» Problem:
Here the job is to retype the data word for word while leaving the pictures aside.

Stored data
####################
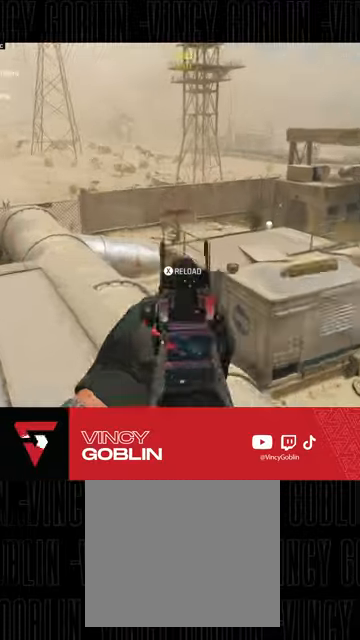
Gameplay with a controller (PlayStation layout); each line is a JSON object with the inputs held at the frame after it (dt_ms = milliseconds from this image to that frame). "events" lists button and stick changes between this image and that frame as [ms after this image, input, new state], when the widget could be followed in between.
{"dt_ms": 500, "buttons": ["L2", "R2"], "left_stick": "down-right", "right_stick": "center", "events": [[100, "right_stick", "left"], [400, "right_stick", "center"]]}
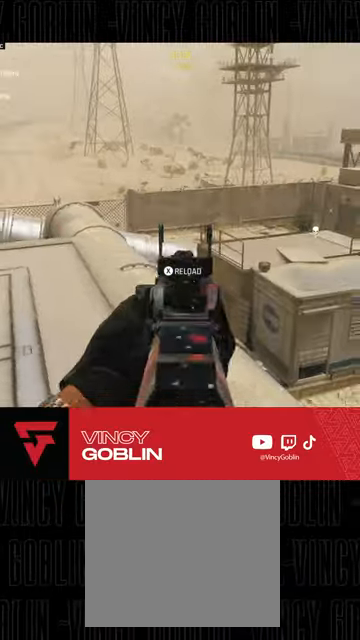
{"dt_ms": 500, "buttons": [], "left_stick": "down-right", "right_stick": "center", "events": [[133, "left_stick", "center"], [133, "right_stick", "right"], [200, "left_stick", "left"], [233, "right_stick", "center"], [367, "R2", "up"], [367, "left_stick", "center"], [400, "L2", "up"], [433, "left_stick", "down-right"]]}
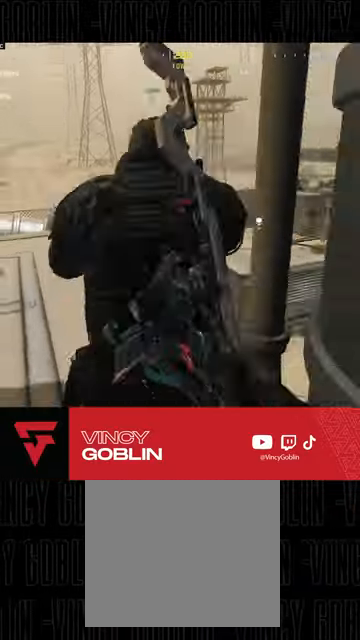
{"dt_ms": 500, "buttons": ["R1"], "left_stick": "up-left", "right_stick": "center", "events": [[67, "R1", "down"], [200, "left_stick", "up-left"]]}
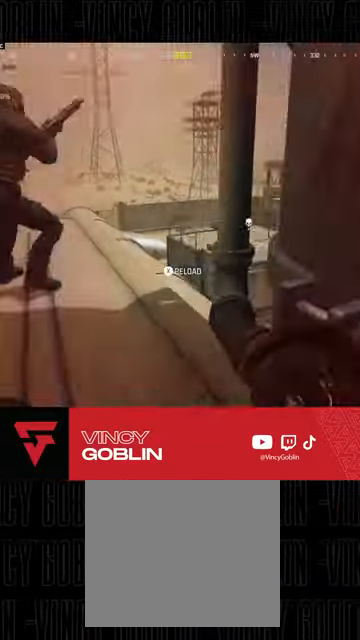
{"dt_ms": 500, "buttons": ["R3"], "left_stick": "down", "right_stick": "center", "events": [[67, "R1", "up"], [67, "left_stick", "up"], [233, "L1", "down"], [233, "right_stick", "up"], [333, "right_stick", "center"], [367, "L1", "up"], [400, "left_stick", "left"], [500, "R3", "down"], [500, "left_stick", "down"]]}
####################
» Written solution:
Gameplay with a controller (PlayStation layout); each line is a JSON object with the inputs held at the frame after it (dt_ms = milliseconds from this image to that frame). "events" lists button and stick changes between this image and that frame as [ms after this image, input, new state], when the widget could be followed in between.
{"dt_ms": 500, "buttons": ["L2", "R2"], "left_stick": "down-right", "right_stick": "center", "events": [[100, "right_stick", "left"], [400, "right_stick", "center"]]}
{"dt_ms": 500, "buttons": [], "left_stick": "down-right", "right_stick": "center", "events": [[133, "left_stick", "center"], [133, "right_stick", "right"], [200, "left_stick", "left"], [233, "right_stick", "center"], [367, "R2", "up"], [367, "left_stick", "center"], [400, "L2", "up"], [433, "left_stick", "down-right"]]}
{"dt_ms": 500, "buttons": ["R1"], "left_stick": "up-left", "right_stick": "center", "events": [[67, "R1", "down"], [200, "left_stick", "up-left"]]}
{"dt_ms": 500, "buttons": ["R3"], "left_stick": "down", "right_stick": "center", "events": [[67, "R1", "up"], [67, "left_stick", "up"], [233, "L1", "down"], [233, "right_stick", "up"], [333, "right_stick", "center"], [367, "L1", "up"], [400, "left_stick", "left"], [500, "R3", "down"], [500, "left_stick", "down"]]}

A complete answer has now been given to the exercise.